Hat Shopper, VNY flickr pool

So, quite suddenly, we're concerned as a culture with our ability, or inability, to empathize with others. Is this a wave of healthy guilt following a decade of destructive greed? Maybe we are in a time of reparation. I've already written about the upside of the downturn, and this may be another aspect.

Empathy drives people with power to help the powerless--or to simply consider the people around them. In concrete terms, for this vanishing city, empathy can do wonders. It can stop a developer from bulldozing a block of homes. It might push an individual to buy prescriptions from a mom-and-pop pharmacy instead of a chain, or just remind people to keep their volume down and not disturb the neighbors. Empathy in politicians can lead to the creation of humanistic policies and urban planning.
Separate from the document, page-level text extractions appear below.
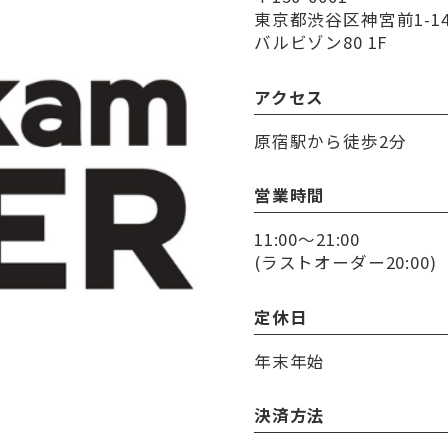
東京都渋谷区神宮前1-14
バルビゾン80 1F
アクセス
原宿駅から徒歩2分
営業時間
11:00〜21:00
(ラストオーダー20:00)
定休日
年末年始
決済方法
In a society built by the human psyche, with all its attendant fears and needs, what will emerge from this shifting moment in time? Empathy may be experiencing a moment of vogue, but malignant narcissism is notoriously intractable to cure. It will be back. But, for now, perhaps, a reprieve.
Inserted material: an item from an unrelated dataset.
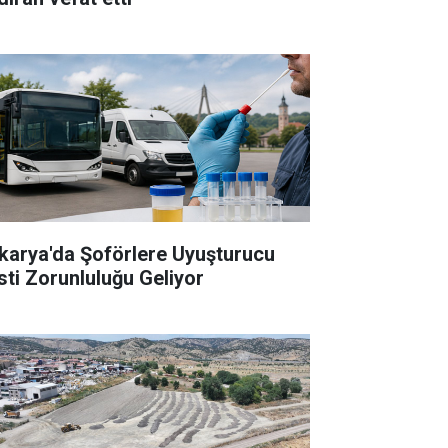
karya'da Şoförlere Uyuşturucu
sti Zorunluluğu Geliyor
Alessandro Busà, 125th St., VNY flickr pool


Anonymous said...

Excellent post, Jeremiah. Thank you for all these links and compiling this information.


Anonymous said...

History is only repeating itself. As the 80s nostalgia wanes, the 90s nostalgia begins. I remember a whole slew of articles around the turn of the 90s where former button-down suit types were re-evaluating "the meaning of life" etc.

While I applaud this arguably "fashionable" return of empathy to the citizens of NYC, narcissism will be alive and well. The youth may be raised with a better sense of empathy, but the current crop of "Millenials," like their spoiled "Me Generation" parents before them, will continue to play out their sense of generational self importance to the grave. And by their shear numbers, we'll be forced to hear about their journey through maturity. (And yes, I'm a Gen Xer, and I felt we were robbed. Coincidentally the kids graduating high school and college are feeling the same way.)

The more things change, the more things stay the same.